January 15th
Today I learned another interpretation of the fact that the class number measures the failure of unique prime factorization of elements, from this post . The typical statement is that $h_K=1$ is equivalent to unique prime factorization of elements, coming directly from unique prime factorization of ideals, but with $h_K \gt 1,$ we hope that prime factorization breaks more. Anyways, I think the better mentality to have is that $h_K$ measures how much ideals fail to be principal, for which the class number formula asserting\[\iota_C(t)\sim\iota_{C'}(t)\]for any two ideal classes $C$ and $C'$ does the trick. Namely, ideals are evenly distributed over our ideal classes, so $\frac1{h_K}$ of our ideals are principal, and larger $h_K$ is equivalent to more ideals failing to be principal.
However, failure of unique prime factorization is really about the failure of prime ideals to be principal, which is somewhat more sophisticated. We have from the above that ideals themselves distribute evenly among the ideal classes, but this (directly) has little to do with the primes' distribution. However, with the help with some class field theory, this can be done.
For concreteness, fix $K/\QQ$ a number field with Hilbert class field $H.$ For primes $\mf p\subseteq\mathcal O_K,$ we have the equivalence\[\mf p\text{ principal}\iff\mf p\text{ splits completely in }H\]from the Principal ideal theorem. However, we know that $\frac1{[H:K]}=\frac1{\#\op{Gal}(H/K)}$ of the primes in $\mathcal O_K$ split completely in $H,$ a fact that can be seen in an elementary way (as we did a few months ago) or directly from Chebotarev: $\mf p$ splits completely if and only if\[\left(\frac{H/K}{\mf p}\right)=\op{id}_{\op{Gal}(H/K)}\]from theory around the Frobenius. This will occur with density $\frac1{\#\op{Gal}(H/K)}$ by Chebotarev. So it follows that $\frac1{\#\op{Gal}(H/K)}$ of primes in $\mathcal O_K$ are principal. To finish off, we remark that\[\#\op{Gal}(H/K)=h_K\]because the Galois group is in fact the class group. (As usual, I am citing a lot of class field theory without proof.) From this it follows that $\frac1{h_K}$ of all primes in $\mathcal O_K$ are principal, which is cute.

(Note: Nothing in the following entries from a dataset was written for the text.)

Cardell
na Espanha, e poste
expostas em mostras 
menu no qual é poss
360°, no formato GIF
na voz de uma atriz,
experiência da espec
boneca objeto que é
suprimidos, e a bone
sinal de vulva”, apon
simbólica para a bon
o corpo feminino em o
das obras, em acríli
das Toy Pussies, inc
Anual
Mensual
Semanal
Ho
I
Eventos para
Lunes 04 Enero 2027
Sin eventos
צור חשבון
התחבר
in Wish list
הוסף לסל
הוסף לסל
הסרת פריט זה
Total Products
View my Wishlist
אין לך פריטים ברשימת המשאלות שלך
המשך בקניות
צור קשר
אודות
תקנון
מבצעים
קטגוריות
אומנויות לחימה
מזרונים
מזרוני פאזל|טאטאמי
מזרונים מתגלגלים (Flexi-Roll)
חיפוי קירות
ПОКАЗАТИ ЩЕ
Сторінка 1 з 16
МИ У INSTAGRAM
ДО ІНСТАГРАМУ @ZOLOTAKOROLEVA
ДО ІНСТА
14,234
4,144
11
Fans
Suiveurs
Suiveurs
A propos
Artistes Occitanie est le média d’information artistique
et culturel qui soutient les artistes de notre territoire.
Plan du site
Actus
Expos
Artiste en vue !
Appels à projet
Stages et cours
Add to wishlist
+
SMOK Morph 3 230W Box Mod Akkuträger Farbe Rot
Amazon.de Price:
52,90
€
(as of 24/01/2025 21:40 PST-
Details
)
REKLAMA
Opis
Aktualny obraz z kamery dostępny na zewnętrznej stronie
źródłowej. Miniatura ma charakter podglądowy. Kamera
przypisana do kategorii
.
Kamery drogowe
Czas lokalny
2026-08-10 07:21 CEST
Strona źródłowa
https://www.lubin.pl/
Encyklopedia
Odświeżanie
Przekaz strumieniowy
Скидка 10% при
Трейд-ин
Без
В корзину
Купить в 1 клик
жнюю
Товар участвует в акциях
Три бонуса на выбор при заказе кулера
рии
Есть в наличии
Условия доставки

As an aside, it doesn't feel immediately clear that the distribution of prime ideals across ideal classes should be substantially more difficult than the distribution of primes across ideal classes. However, we can compare the difficulty of showing that integers are evenly distributed across modular classes—which is trivial—with showing the primes are evenly distributed across modular classes—which is notoriously hard. What follows isn't new, but it's exposition.
In both cases, the techniques used to show one statement are not easily applicable to the other, and amusingly, in both cases, enough machinery is still enough to make the statement on primes appear clear. I hope the above statement is clear, assuming enough class field theory—it's really "just a computation.'' As for Dirichlet's theorem, we can remark that it's a trivial application of Chebotarev to $\QQ(\zeta_n),$ for\[p\equiv a\pmod n\iff\left(\frac{\QQ(\zeta_n)/\QQ}p\right)=\left(\sigma:\zeta_n\mapsto\zeta_n^a\right)\in\op{Gal}(\QQ(\zeta_n)/\QQ),\]the latter of which occurs with density $\frac1n$ from Chebotarev. This is, similarly, "just a computation'' with enough machinery. Namely, we didn't even have to talk about $L$ functions, though they are hiding in the Chebotarev.